• _Problem details_
Scan the entries below for the word "Universität". Copy out every line in which it occurs.

• _Supplied data_
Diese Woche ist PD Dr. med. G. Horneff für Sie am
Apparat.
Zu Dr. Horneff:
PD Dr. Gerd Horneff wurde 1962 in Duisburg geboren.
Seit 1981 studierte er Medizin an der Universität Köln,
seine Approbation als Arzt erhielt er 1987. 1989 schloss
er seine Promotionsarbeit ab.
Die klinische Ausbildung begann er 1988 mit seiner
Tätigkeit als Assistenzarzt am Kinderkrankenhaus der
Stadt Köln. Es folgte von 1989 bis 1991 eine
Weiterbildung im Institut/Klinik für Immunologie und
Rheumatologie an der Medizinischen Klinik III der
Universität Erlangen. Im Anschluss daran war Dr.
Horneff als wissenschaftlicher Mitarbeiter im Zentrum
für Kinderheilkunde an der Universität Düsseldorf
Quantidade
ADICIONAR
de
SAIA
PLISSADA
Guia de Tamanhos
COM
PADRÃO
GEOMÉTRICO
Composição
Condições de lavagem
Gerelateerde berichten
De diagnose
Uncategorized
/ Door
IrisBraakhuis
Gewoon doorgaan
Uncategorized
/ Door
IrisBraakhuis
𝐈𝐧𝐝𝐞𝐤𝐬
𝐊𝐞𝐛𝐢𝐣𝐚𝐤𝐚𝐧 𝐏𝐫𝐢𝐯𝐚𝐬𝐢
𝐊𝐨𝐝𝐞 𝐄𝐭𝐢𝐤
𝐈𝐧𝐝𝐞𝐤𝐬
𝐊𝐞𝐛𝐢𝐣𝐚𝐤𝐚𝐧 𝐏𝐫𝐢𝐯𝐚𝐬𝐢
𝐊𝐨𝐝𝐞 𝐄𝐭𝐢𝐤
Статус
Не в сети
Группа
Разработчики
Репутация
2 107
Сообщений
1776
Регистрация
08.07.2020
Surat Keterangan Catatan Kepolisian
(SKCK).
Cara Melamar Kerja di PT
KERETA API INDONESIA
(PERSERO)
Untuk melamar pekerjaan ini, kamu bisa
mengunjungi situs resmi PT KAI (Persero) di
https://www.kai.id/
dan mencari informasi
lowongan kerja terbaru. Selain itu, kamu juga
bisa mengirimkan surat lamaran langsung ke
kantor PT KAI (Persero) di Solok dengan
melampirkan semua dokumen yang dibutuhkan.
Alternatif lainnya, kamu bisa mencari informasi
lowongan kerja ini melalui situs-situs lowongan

• _Response to this task_
Seit 1981 studierte er Medizin an der Universität Köln,
Universität Erlangen. Im Anschluss daran war Dr.
für Kinderheilkunde an der Universität Düsseldorf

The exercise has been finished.